Wednesday, 1 December 2004
Descent Five: Mata Galup by Robert Reid, Dec 1, 2004
Descent Five: Mata Galup
by Robert Reid Theatre in Decay
Where and When: Theatreworks, December 1 to 12, 2004
Reviewer: Kate Herbert on December 1
The title of Theatre in Decay's new production, Mata Galup, translates from Indonesian to, 'the darkening of the eye'.
It suggests revenge, and makes it an apt epithet for Robert Reid's play depicting a view of the global aftermath of September 11.
The play is part docu-drama and part domestic soap opera. It is the news documentary components that are most successful.
Reid present in radio news style, a series of voice overs with facts from the past three years since September 11.
There are some captivating images in this production, directed by the writer. Members of the large cast o extras appears as a team of scientists, wrestling with an enormous replica of the Doomsday Clock that looks like the face of Big Ben.

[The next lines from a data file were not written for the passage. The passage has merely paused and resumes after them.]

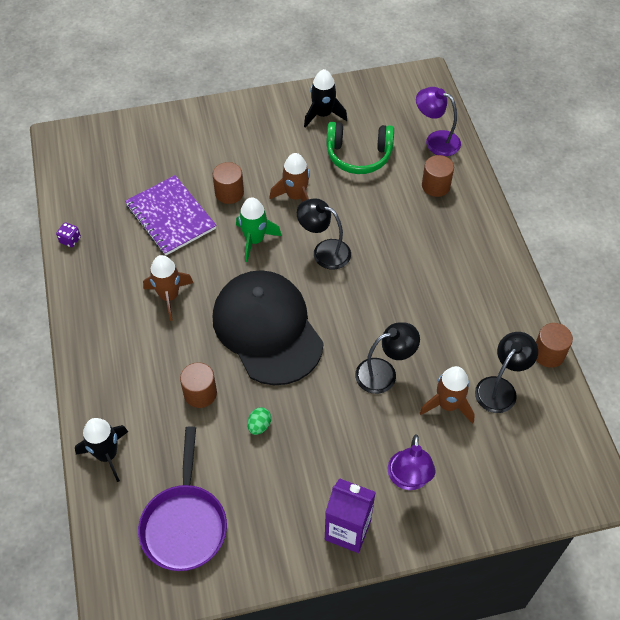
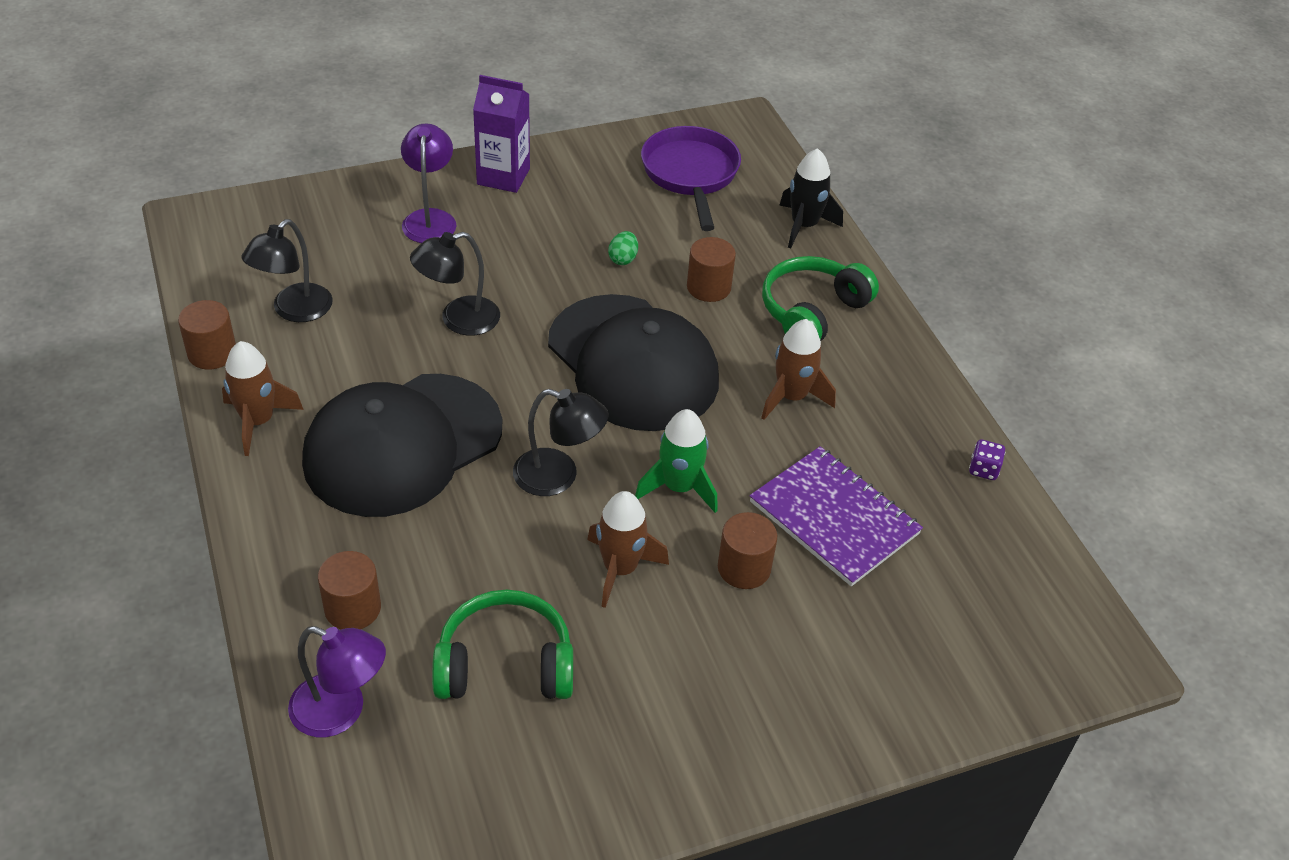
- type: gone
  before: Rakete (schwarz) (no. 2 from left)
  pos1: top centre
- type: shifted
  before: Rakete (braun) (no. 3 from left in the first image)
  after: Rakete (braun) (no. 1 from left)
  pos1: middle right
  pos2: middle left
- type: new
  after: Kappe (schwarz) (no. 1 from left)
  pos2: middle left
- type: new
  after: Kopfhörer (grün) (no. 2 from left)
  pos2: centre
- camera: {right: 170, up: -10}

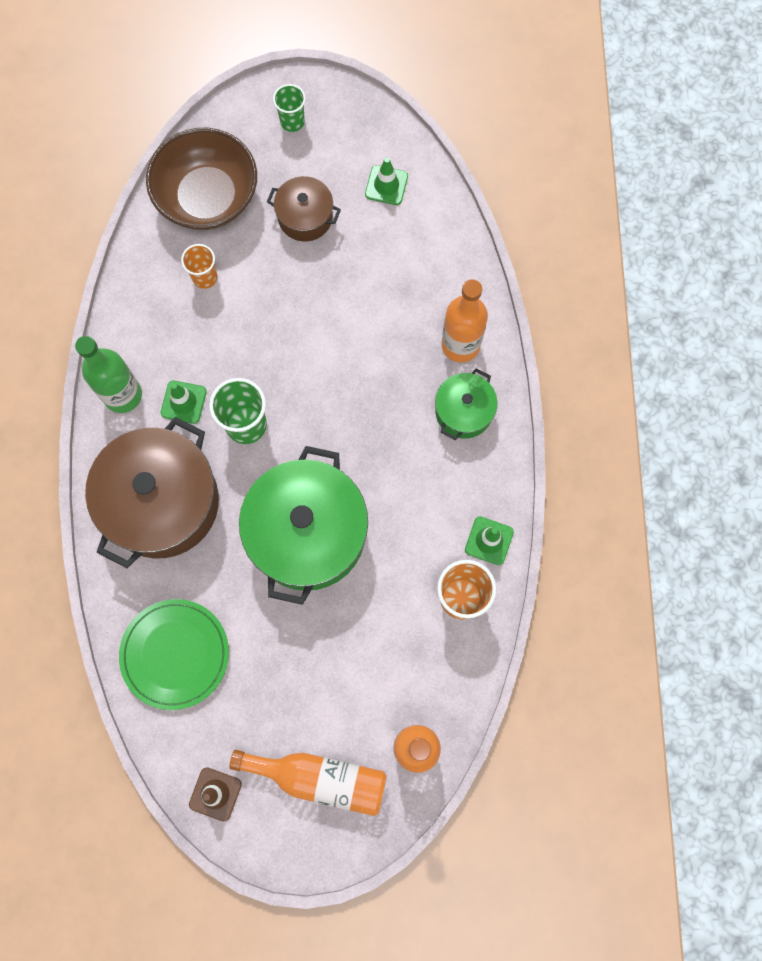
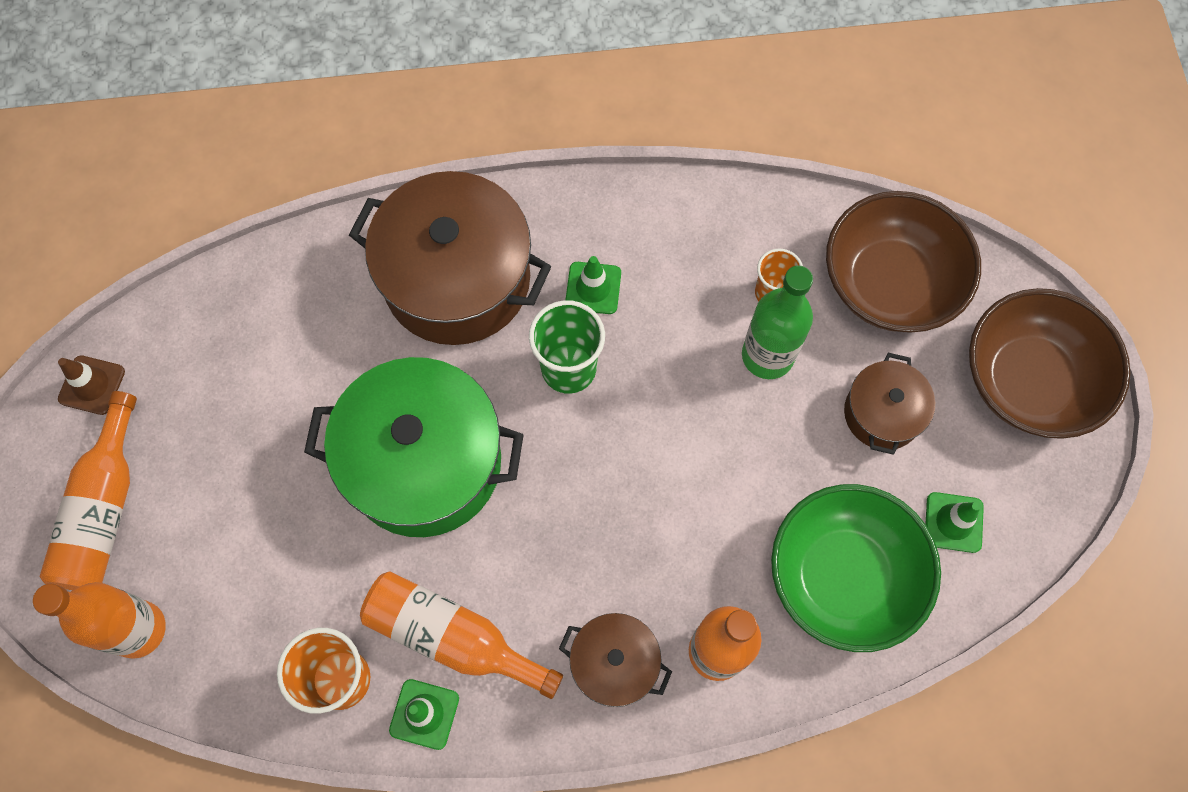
- type: shifted
  before: Flasche (grün)
  pos1: middle left
  pos2: centre
- type: gone
  before: Teller (grün)
  pos1: bottom left
- type: swapped
  before: Becher (grün) (no. 2 from left)
  after: Schüssel (braun) (no. 2 from left)
  pos1: top centre
  pos2: middle right
- type: repainted
  before: Kochtopf (grün) (no. 2 from left)
  after: Kochtopf (braun) (no. 2 from left)
  pos1: centre
  pos2: bottom centre
- type: new
  after: Flasche (orange) (no. 3 from left)
  pos2: bottom centre
- type: new
  after: Schüssel (grün)
  pos2: bottom right
- camera: {right: 85, up: -5}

They stand silently holding lit candles in a vigil for victims of September and they are a crowd of dancers falling to the floor dead in the Bali bombing. They enter in stark white chemical hazard gear to combat the anthrax scare.
There are some striking puppets including a small figure waking in its bed on the morning of the Twin Towers strike. There is a giant George Bush head spouting garbled rhetoric and giant metallic war birds. A solo martial artist flails a sword in a magnificent dance.
The problem is that most of these images are so fleeting that their dramatic impact is wasted. There is great potential for powerful political commentary using solely the imagery and movement. These images end up being fleeting or superficial and comical.
To give these images more weight and time world provide a more compelling visual story than the shallow domestic drama of Micky (Elliot Summers) and Elishaba (Miranda Nation).
The death of the pair's dysfunctional relationship runs parallel to the global story of terrorism and mounting fear. Micky works away from home on train engines or on oil rigs. Elishaba whines about his absence and works in a café until she falls pregnant.
A micro domestic story could act as counterpoint to the macro political drama but this one does not amplify the global situation in any significant way. The whole play lacks a cohesive through line and a dramatic arc. The dialogue is thin and the acting of the two leads is unimpressive.
Mata Galup is a great idea with some smart images but it lacks a clear vision.